_Extract provided_.
--- --- ---
It would also not seem like the US is anywhere near pulling the trigger to
support the Dollar, unless the Fed decides to do something unilaterally.
Therefore, assume that the trend is down and expect new lows today.
EURO
With tacit remarks from a German official regarding
the Dollar, we suspect that the market is poised to push the Euro to another
even higher trading range. With German ZEW readings overnight coming in above
the prior month’s readings, it would seem that the numbers from the Euro zone
have gotten better over the last week and that should simply facilitate the long
interest in the Euro. Near term upside targeting in the Euro comes in at 135.30
and support should be encountered down around 133.90.
YEN
The BOJ is mostly silent, but the Yen doesn’t seem
to be as strongly positioned on the charts as the Euro. In fact, the December
Yen will have trouble climbing above critical consolidation resistance at 97.70,
unless the US economic numbers are soft enough to facilitate an enhanced wave of
Yen buying.
SWISS
Critical tend line support in the December Swiss
comes in at 87.16 today and at 87.37 on Wednesday. Therefore, the up trend
pattern in the Swiss is rather steep, which indicates a chance for wild
volatility.
BRITISH POUND
There should be little to restrain the Pound in the
coming two sessions. In fact, we suspect that the Pound will manage a climb to
196.20 in the coming two sessions.
CANADIAN DOLLAR
In order to shake the damaging technical setup and
de-link itself from the Dollar decline, the Canadian will have to manage a rise
above 83.99 today. Without a counter to the growing negative tilt, we think that
the Canadian could see long term liquidation. However, the big picture trend is
still pointing up and multiple put options seem to be preferable to short
futures positions.
--- --- ---
_Data for processing_.
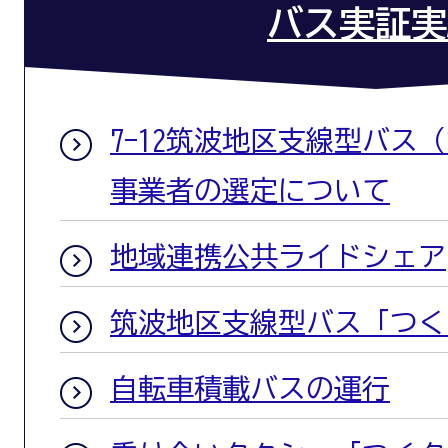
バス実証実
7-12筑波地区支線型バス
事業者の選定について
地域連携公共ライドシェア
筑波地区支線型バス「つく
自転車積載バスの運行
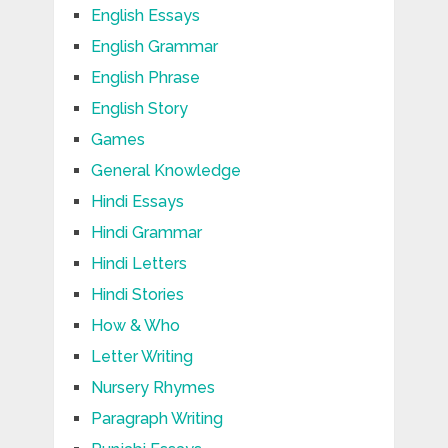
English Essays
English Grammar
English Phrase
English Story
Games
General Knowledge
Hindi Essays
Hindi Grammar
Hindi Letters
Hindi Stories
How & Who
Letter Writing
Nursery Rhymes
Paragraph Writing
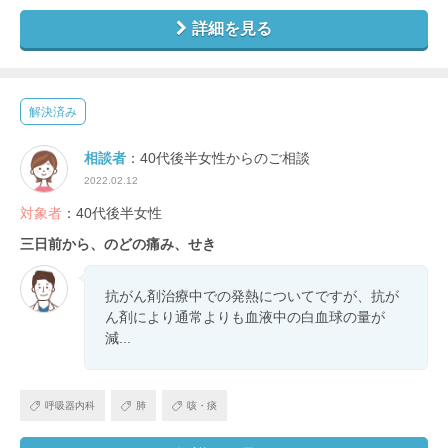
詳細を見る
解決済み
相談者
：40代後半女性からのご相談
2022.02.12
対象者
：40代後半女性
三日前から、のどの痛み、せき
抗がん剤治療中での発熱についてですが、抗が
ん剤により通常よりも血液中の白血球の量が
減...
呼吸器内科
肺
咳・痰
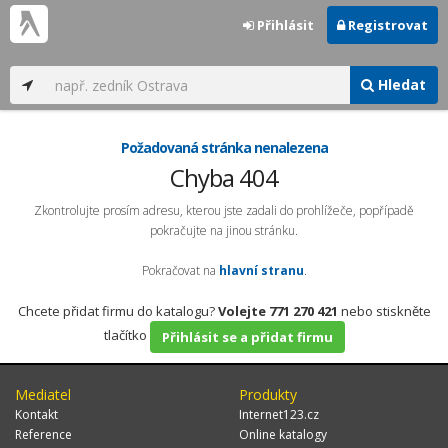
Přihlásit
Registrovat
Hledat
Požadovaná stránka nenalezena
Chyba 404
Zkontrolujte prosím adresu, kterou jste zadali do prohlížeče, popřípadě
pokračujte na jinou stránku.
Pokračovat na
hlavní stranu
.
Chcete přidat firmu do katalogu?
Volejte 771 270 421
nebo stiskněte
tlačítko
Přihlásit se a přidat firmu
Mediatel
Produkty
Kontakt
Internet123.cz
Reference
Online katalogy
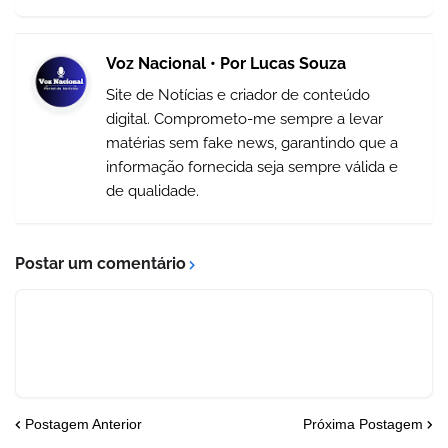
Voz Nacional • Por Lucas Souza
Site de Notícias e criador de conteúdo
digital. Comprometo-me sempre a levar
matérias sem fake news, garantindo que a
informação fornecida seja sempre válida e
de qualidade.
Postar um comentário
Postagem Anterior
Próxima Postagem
--- --- ---
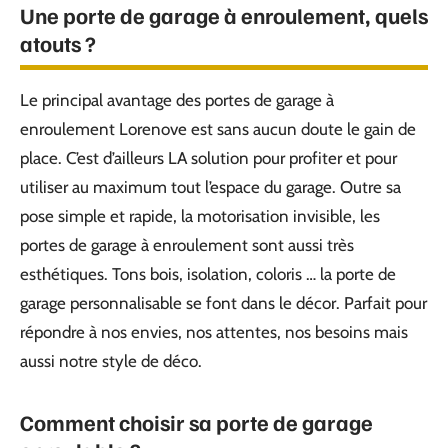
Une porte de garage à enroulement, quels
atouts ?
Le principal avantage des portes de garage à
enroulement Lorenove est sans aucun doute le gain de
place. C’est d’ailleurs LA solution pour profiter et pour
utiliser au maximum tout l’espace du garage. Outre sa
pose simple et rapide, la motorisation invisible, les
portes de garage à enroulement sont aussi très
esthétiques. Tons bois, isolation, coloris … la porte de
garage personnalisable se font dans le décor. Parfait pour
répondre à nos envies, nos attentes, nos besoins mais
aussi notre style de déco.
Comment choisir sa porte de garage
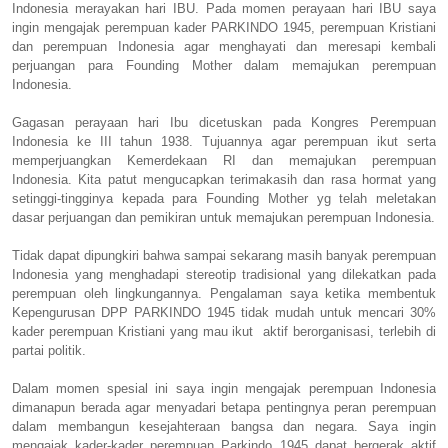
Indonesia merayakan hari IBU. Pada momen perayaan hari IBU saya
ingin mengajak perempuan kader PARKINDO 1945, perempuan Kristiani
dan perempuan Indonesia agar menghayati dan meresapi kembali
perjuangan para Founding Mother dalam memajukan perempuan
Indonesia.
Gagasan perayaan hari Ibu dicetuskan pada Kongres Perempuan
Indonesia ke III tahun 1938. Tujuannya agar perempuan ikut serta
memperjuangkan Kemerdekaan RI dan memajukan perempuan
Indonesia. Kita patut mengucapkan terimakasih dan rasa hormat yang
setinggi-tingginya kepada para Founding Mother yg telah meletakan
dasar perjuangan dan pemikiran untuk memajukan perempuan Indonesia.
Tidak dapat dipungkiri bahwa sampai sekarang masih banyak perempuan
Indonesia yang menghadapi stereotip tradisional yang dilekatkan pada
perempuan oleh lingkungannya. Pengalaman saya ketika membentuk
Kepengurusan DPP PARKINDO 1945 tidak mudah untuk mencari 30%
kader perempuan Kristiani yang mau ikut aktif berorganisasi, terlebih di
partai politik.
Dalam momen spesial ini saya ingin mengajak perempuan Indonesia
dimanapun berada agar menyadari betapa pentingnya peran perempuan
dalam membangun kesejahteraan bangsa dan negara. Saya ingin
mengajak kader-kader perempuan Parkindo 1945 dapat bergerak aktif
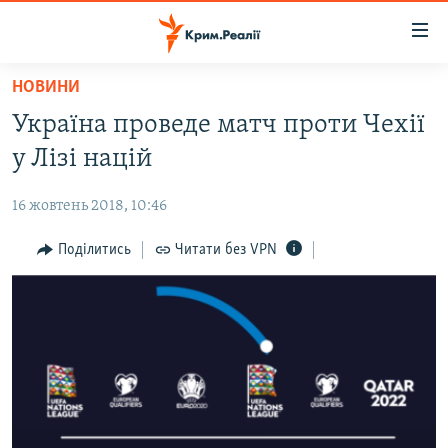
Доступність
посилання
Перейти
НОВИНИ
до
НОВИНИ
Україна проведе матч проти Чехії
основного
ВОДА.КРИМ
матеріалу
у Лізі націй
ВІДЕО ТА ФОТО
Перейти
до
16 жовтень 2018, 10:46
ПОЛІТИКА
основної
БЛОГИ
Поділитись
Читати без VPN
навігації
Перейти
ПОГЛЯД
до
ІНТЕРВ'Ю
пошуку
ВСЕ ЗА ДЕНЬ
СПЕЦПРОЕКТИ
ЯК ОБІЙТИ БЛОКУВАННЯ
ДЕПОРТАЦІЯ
--- --- ---
_Required tasks_.
a - Say whether each statement below agrees with the currency commentary, answering yes or no and quoting the words from the commentary that decide it: (i) support for the Euro is expected around 133.90; (ii) the BOJ has been actively speaking out; (iii) the Pound is expected to climb to 196.20 in the coming two sessions.
b - In the listing, update everything from the line containing "Voz Nacional • Por Lucas Souza" down to the line containing "Próxima Postagem" by replacing "Postagem" with "Publicação", leaving all else unchanged, and give only those lines.

_Answers for each item_.
a -
(i) Yes: "support should be encountered down around 133.90"
(ii) No: "The BOJ is mostly silent"
(iii) Yes: "we suspect that the Pound will manage a climb to 196.20 in the coming two sessions"

b -
Voz Nacional • Por Lucas Souza
Site de Notícias e criador de conteúdo
digital. Comprometo-me sempre a levar
matérias sem fake news, garantindo que a
informação fornecida seja sempre válida e
de qualidade.
Postar um comentário
Publicação Anterior
Próxima Publicação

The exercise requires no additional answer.